For decades, infrastructure professionals have struggled to find useful information on prior transactions. The agreements contain vital information—on terms, conditions, and pricing. Without such information, each project has to be structured and developed from scratch.

Every single time.

It can take years to develop a single project. This is costly. This is exhausting.

As infrastructure professionals, we know this first-hand. Before we started Infraclear, our team collectively spent 47 years trying to develop projects in 22 countries around the world.

Every developer, lender, institutional investor, lawyer, and government official would tell us, “If only we had standardized data, we could…

"Develop projects faster"
"Bring more bankable projects to market"
"Make procurement simple and transparent"
"Understand the risks in our messy portfolios"
"Make infrastructure a liquid asset class"

And maybe…just maybe, develop sustainable projects fast enough to help us find a way out of the climate crisis.

Yet, no one seemed to have this data.

We were tired of all this talk. The climate crisis is upon us. The energy crisis is upon us. If we kept doing the things the way we have done in the past, nothing would change.

We decided to do something about it.

We took a risk.
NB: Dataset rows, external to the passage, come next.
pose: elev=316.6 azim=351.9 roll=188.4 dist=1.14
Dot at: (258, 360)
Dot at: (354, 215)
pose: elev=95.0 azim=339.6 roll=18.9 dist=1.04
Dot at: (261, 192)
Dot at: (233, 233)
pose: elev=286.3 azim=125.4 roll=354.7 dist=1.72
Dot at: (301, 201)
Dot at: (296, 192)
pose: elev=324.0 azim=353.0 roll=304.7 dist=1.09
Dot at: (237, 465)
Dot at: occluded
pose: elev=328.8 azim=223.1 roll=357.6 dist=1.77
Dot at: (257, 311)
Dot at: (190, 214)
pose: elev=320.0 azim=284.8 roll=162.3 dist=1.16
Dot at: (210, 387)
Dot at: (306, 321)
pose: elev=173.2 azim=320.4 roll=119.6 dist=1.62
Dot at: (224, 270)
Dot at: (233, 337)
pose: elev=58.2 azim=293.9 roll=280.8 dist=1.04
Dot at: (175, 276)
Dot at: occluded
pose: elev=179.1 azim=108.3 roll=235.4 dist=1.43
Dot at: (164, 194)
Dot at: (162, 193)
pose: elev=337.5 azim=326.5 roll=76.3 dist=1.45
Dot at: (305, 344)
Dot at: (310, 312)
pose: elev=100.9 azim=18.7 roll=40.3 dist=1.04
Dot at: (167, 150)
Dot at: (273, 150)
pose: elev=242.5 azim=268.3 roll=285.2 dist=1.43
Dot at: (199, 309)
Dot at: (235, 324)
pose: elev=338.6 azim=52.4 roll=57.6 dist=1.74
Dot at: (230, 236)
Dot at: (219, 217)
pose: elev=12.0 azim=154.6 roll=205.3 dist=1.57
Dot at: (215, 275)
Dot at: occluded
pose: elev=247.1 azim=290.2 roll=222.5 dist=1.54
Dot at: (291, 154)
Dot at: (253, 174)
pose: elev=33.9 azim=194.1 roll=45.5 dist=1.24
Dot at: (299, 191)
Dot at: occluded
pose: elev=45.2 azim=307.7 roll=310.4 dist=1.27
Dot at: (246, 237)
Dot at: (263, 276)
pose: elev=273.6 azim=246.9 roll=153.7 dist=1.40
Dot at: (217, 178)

We quit our jobs. We went out on a limb, and bet that we could obtain the data. And we knew that modern natural language processing and machine learning tools could analyze some of the messiest data around.

We’re doing it.

Today, we’ve already built one of the world’s largest infrastructure data platforms. We have collected thousands of project and financing agreements from around the world.

Using machine learning tools, we are making this data easy to use. And we’re putting it at your fingertips.

We’re building this for you. The developers, lenders, investors, construction companies, government officials, lawyers, and NGOs who work so hard to develop and finance the infrastructure that the world needs.

Our platform is built to help you make decisions with facts. To make decisions faster. To simplify your life. To help you conduct analysis you dreamed of. And to help you solve our climate crisis.